Chris,

Agreed that the replication section could be written more clearly, but is
not the information you are looking for in section 6.3 Replication
Implementation Details, section 6.6 features & problems, 6.7 startup options
and 6.8 FAQ?

PB
  ----- Original Message -----
  From: Chris Petersen
  To: [EMAIL PROTECTED]
  Sent: Tuesday, March 30, 2004 1:20 PM
  Subject: Re: replicating only certain tables?


  > You can restrict logging only on the database level with
binlog-do-db/binlog-ignore-db options:
  > http://www.mysql.com/doc/en/Binary_log.html

  I don't want to restrict logging, only replication.
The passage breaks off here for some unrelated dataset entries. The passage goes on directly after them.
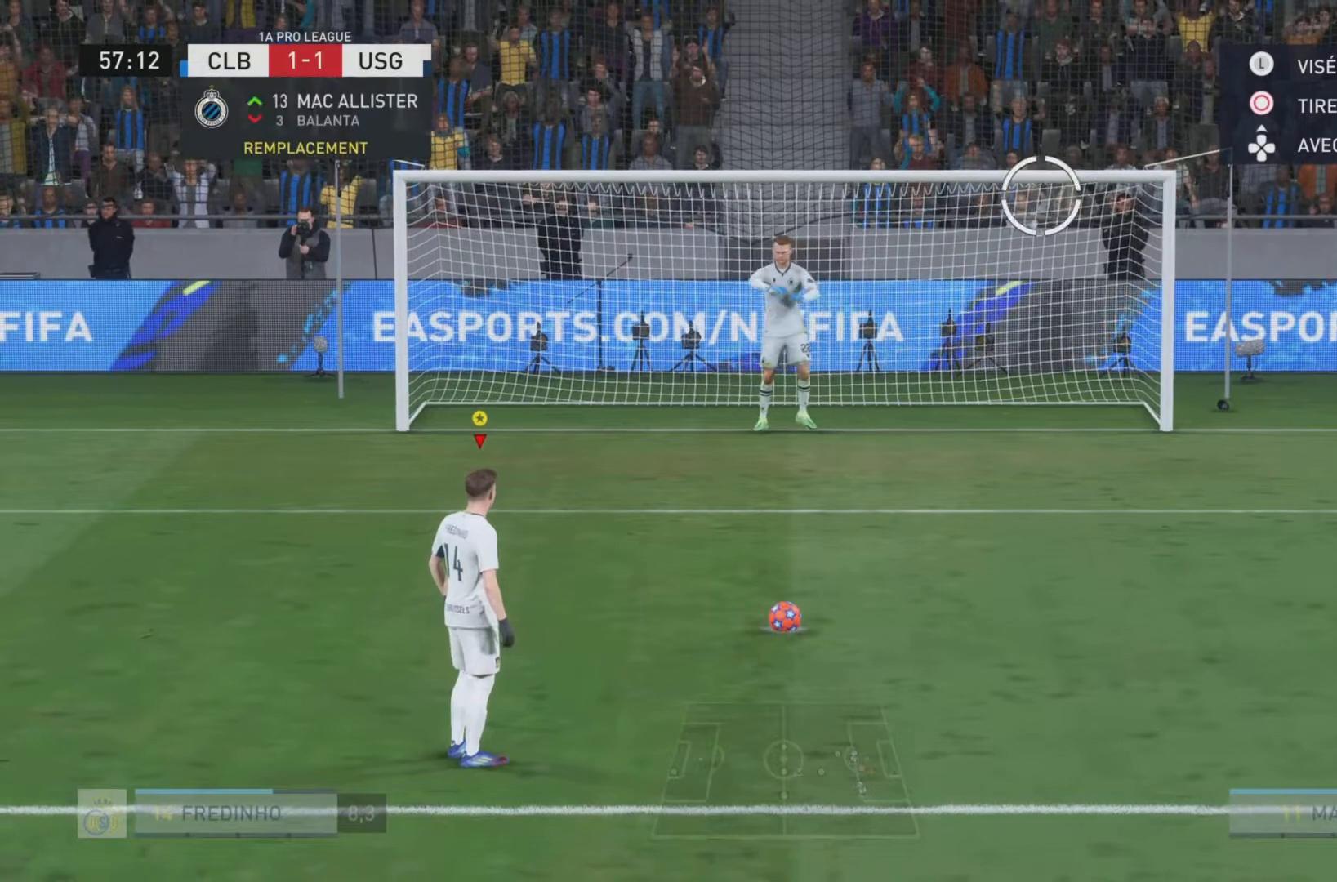
{"dt_ms": 501, "buttons": [], "left_stick": "down-right", "right_stick": "center", "events": []}
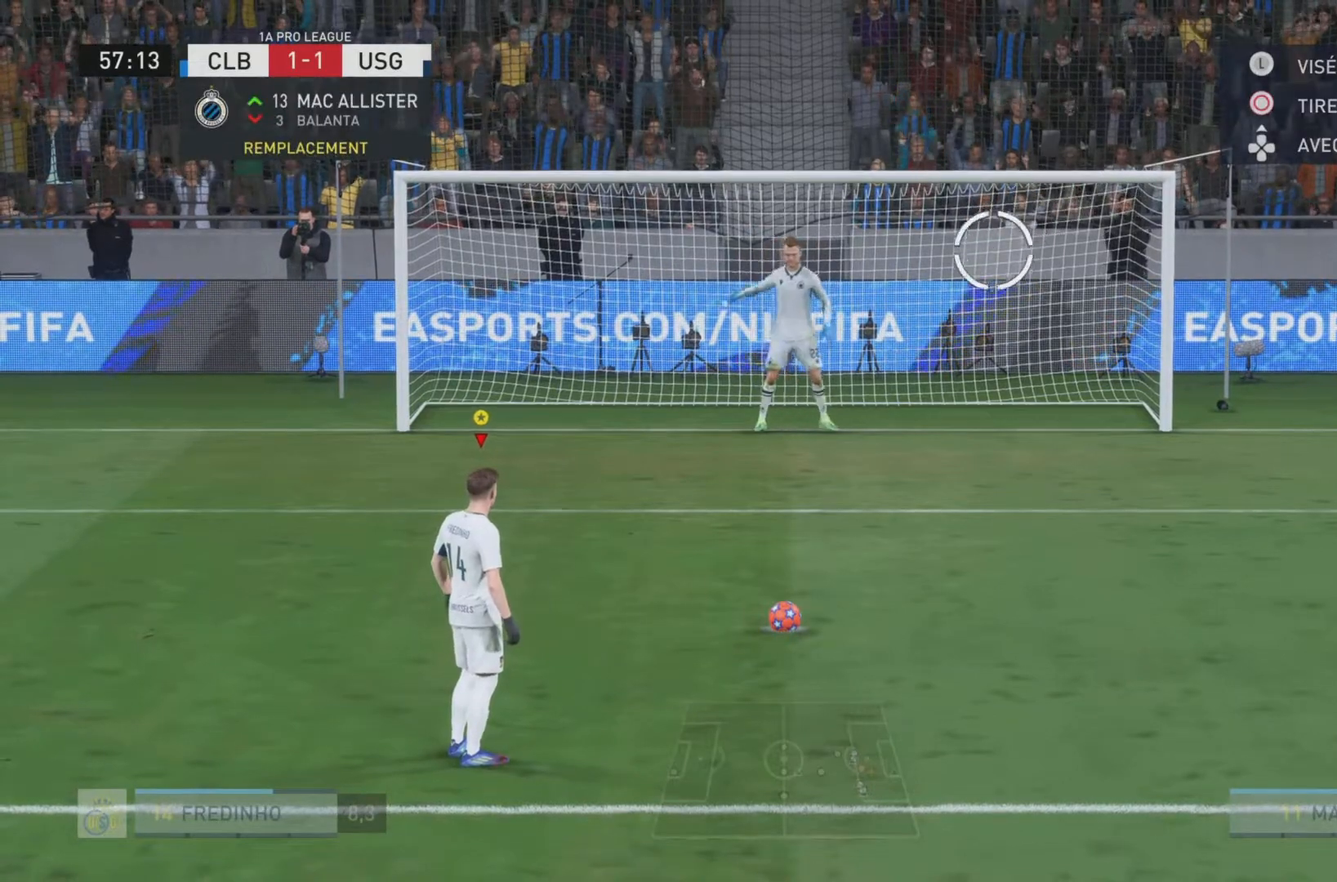
{"dt_ms": 500, "buttons": [], "left_stick": "down-right", "right_stick": "center", "events": []}
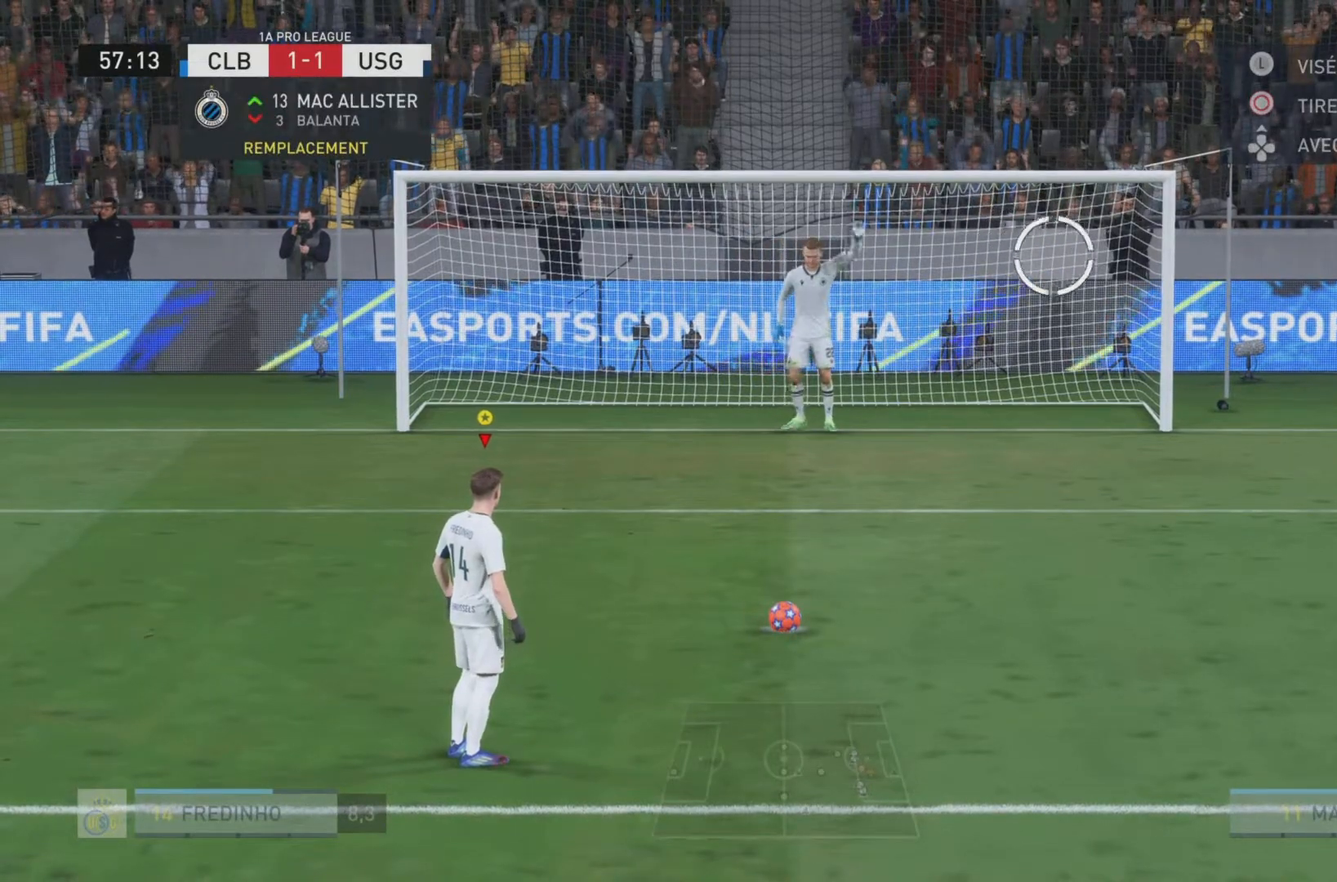
{"dt_ms": 484, "buttons": [], "left_stick": "down-right", "right_stick": "center", "events": []}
  I think I figured it out, though, despite the fact that the
  documentation is completely inadequate on the subject (couldn't find any
  info at all about this).  The documentation reads:

      Each slave server receives from the master the saved updates
      that the master has recorded in its binary log, so that the
      slave can execute the same updates on its copy of the data.

  I read this as the master sending all of its log data to the slave, and
  the slave then parsing that data according to its ignore-db and/or
  ignore-table  settings.  However, another admin informed me that the
  slave actually connects to the master and uses some kind of pseudo-query
  to grab only the log data that it wants.  Thus, data from any table
  listed with replicate-ignore-table is never actually downloaded to the
  slave at all.  Since the documentation is aimed more at
  replication-for-efficiency rather than replication-for-redundancy, it
  talks about "updating" and "replicating" but doesn't refer directly to
  how the data transfer itself works.  It's rather annoying.